Octo, la versión revisada de ExobotCompact, también está equipada para realizar fraudes en el dispositivo al obtener el control remoto de los dispositivos aprovechando los permisos de accesibilidad, así como los de Android. API de proyección de medios para capturar el contenido de la pantalla en tiempo real.
El objetivo final, dijo ThreatFabric, es activar el «inicio automático de transacciones fraudulentas y su autorización sin esfuerzos manuales por parte del operador, lo que permite el fraude a una escala significativamente mayor».
Otras características notables de Octo incluyen el registro de pulsaciones de teclas, la realización de ataques de superposición en aplicaciones bancarias para capturar credenciales, la recopilación de información de contacto y medidas de persistencia para evitar la desinstalación y evadir los motores antivirus.

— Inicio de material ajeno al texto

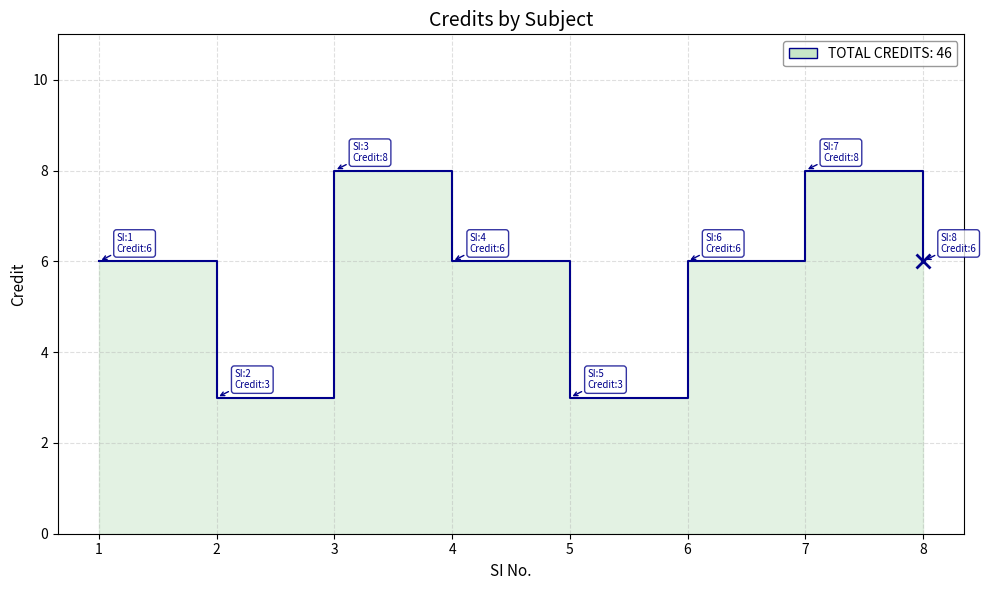

What is the sum of the values at 7 and 6?

14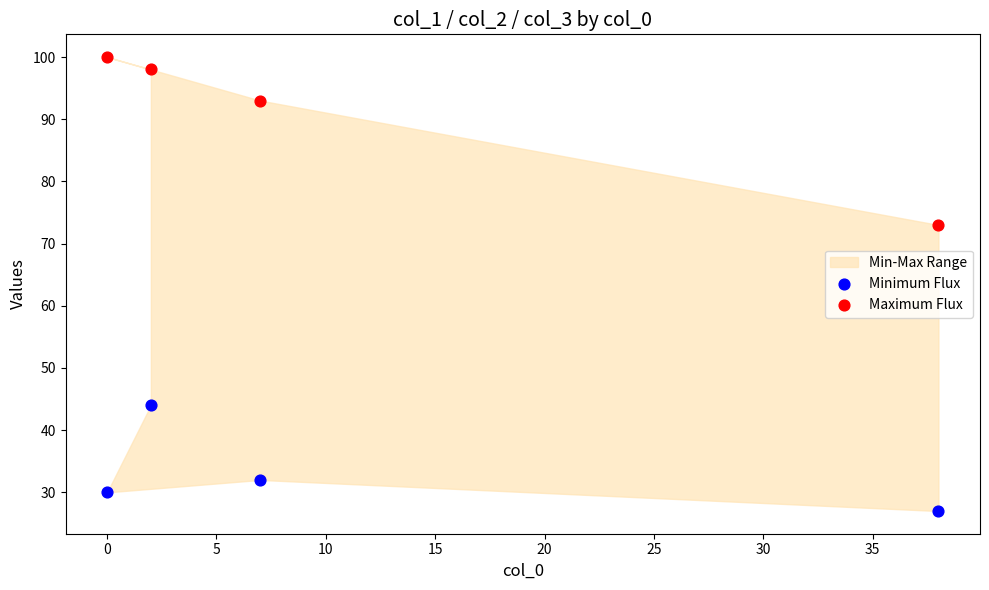

Which series contains the highest Y value?

Maximum Flux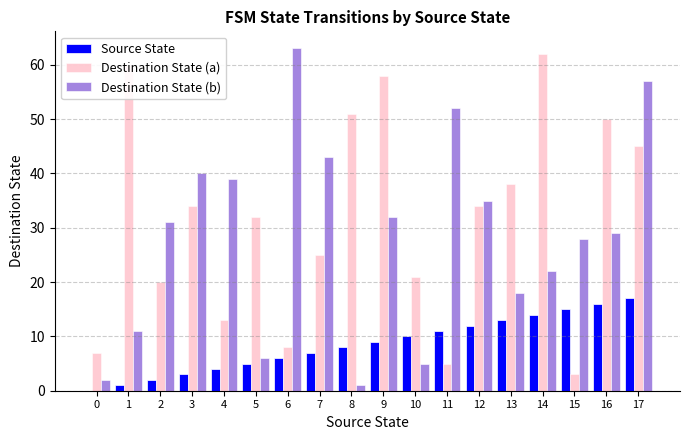

Which series has the largest total across all categories?

Destination State (a)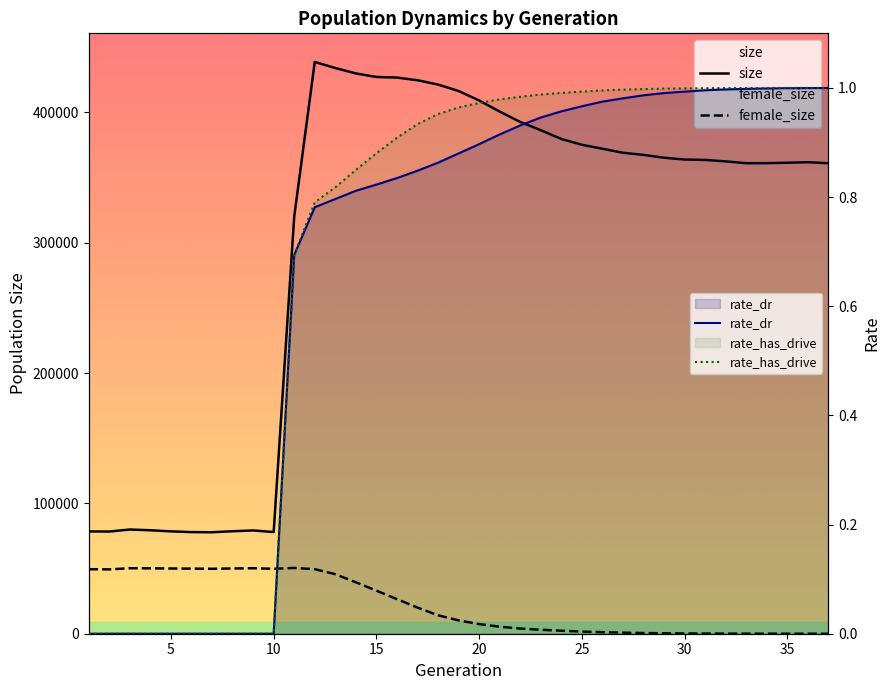

How many series are shown in this chart?

4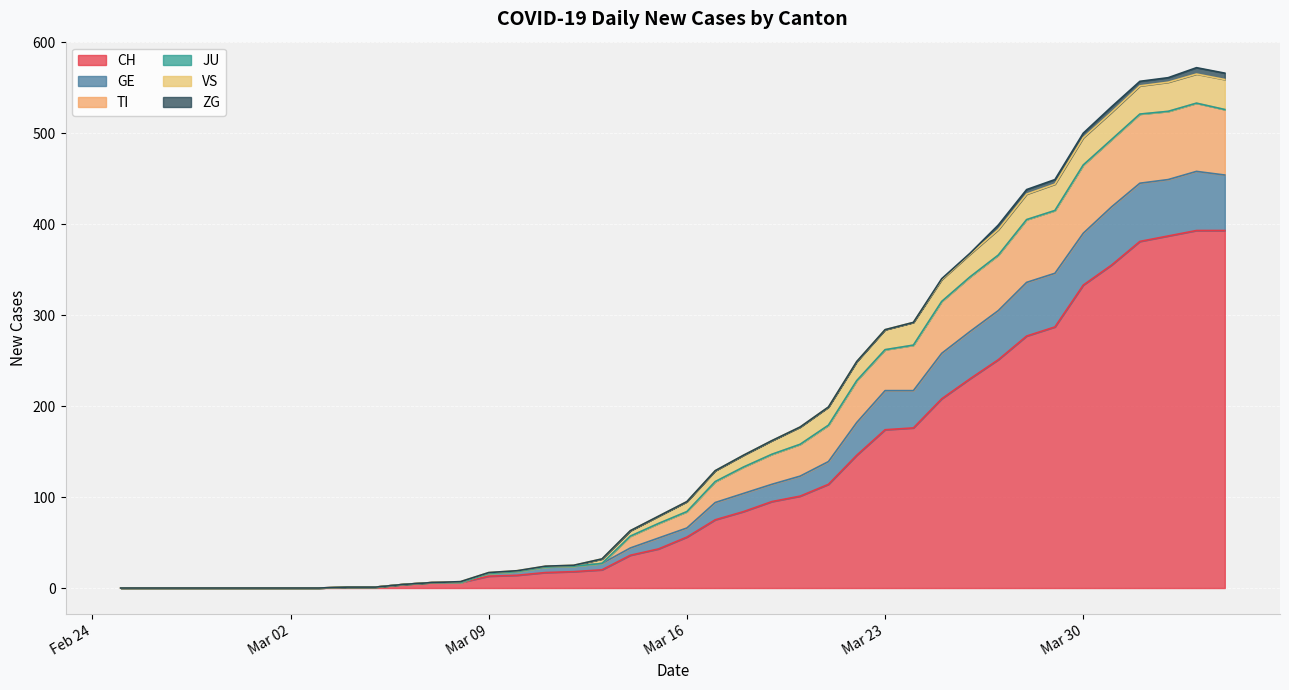

True or false: TI and CH cross at least once.

False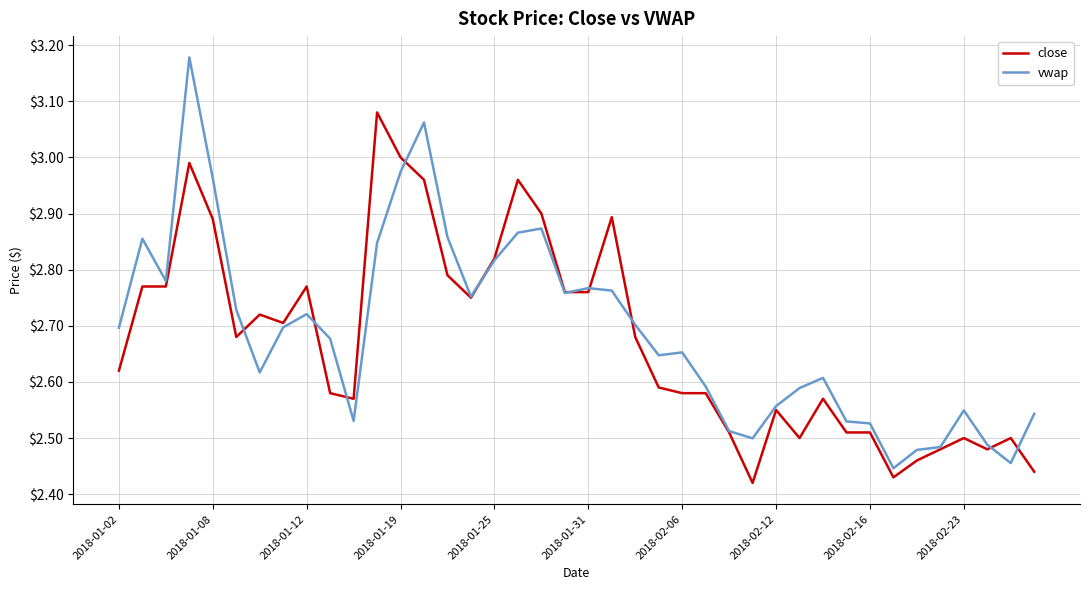

Which series has the widest spread of values?

vwap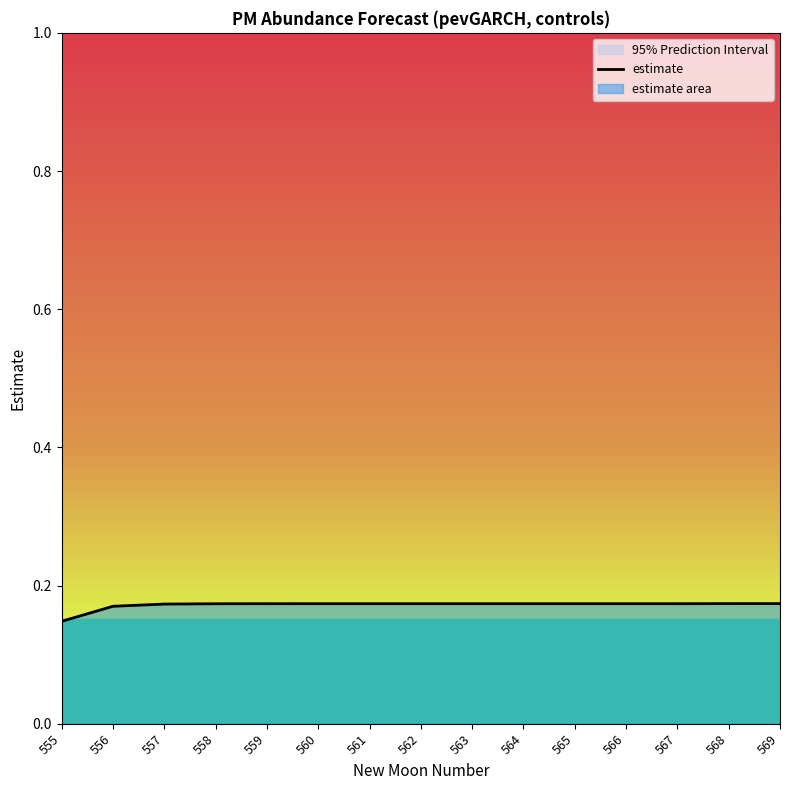

True or false: the data shows 0.2 at 563.

True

«El cambio de marca a Octo borra los vínculos anteriores con la filtración del código fuente de Exobot, invitando a múltiples actores de amenazas que buscan la oportunidad de alquilar un troyano supuestamente nuevo y original», señaló ThreatFabric.
«Sus capacidades ponen en riesgo no solo las aplicaciones explícitamente dirigidas que son objeto de un ataque de superposición, sino que cualquier aplicación instalada en el dispositivo infectado como ExobotCompact/Octo puede leer el contenido de cualquier aplicación que se muestra en la pantalla y proporcionar al actor suficiente información para interactuar de forma remota con él y realizar fraude en el dispositivo (ODF)».
Los hallazgos se acercan inmediatamente después del descubrimiento de un robot bancario de Android separado llamado Padrino — compartir superposiciones con los troyanos bancarios Cereberus y Medusa — que se ha observado dirigido a usuarios bancarios en Europa bajo la apariencia de la aplicación de configuración predeterminada para transferir fondos y robar mensajes SMS, entre otros.
Además de eso, un nuevo análisis publicado por AppCensus encontró 11 aplicaciones con más de 46 millones de instalaciones que se implantaron con un SDK de terceros llamado Coelib que hizo posible capturar contenido del portapapeles, datos de GPS, direcciones de correo electrónico, números de teléfono e incluso la dirección MAC del enrutador del módem del usuario y SSID de la red.